Your goal: Return the stretch from the line containing "Course Pricing" through the line containing "own pace. Access over 1000 online", both included, repeating each line exactly as it appears in the entries.

Records provided START

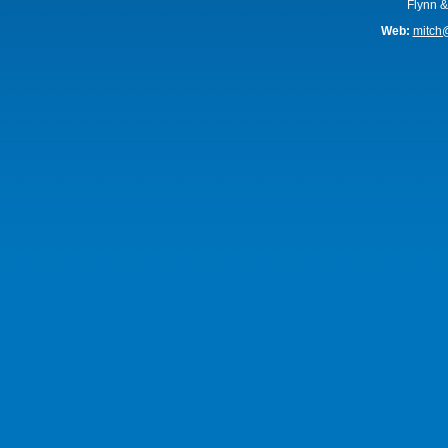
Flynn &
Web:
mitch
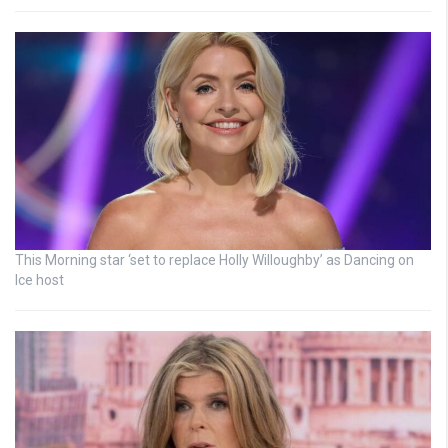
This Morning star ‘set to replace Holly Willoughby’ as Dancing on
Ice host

Records provided END
Records provided START

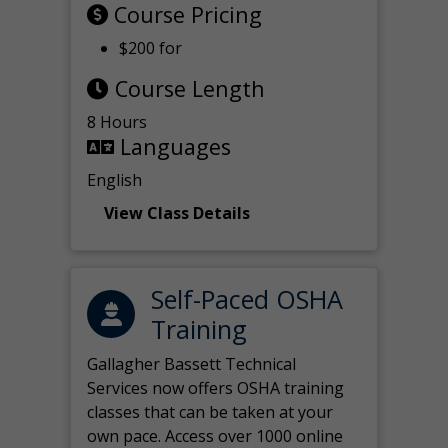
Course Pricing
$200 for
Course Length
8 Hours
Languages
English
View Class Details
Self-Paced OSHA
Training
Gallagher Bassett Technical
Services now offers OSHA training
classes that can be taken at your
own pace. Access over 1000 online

Records provided END
Records provided START

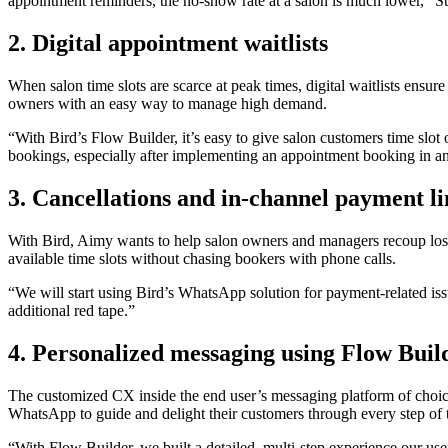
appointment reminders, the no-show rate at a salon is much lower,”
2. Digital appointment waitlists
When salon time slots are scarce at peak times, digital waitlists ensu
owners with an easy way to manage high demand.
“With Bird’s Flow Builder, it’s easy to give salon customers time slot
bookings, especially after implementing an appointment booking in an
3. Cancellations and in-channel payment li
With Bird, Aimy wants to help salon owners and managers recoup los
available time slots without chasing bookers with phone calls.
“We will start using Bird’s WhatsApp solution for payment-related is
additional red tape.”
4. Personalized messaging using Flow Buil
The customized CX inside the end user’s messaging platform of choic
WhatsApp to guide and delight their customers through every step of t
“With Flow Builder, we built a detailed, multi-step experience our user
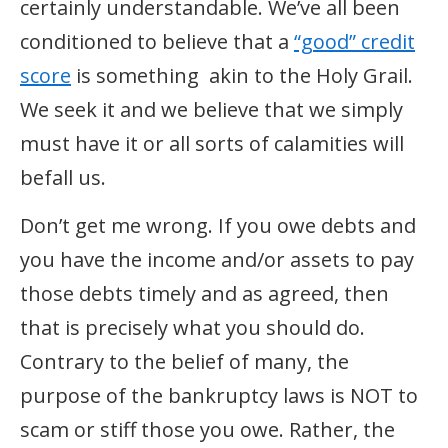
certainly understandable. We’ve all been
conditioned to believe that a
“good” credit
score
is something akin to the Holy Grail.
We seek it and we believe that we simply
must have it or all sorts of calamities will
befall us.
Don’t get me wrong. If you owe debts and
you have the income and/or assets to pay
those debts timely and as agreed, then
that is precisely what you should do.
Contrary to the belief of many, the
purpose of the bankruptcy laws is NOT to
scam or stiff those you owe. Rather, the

Records provided END

Response:
Course Pricing
$200 for
Course Length
8 Hours
Languages
English
View Class Details
Self-Paced OSHA
Training
Gallagher Bassett Technical
Services now offers OSHA training
classes that can be taken at your
own pace. Access over 1000 online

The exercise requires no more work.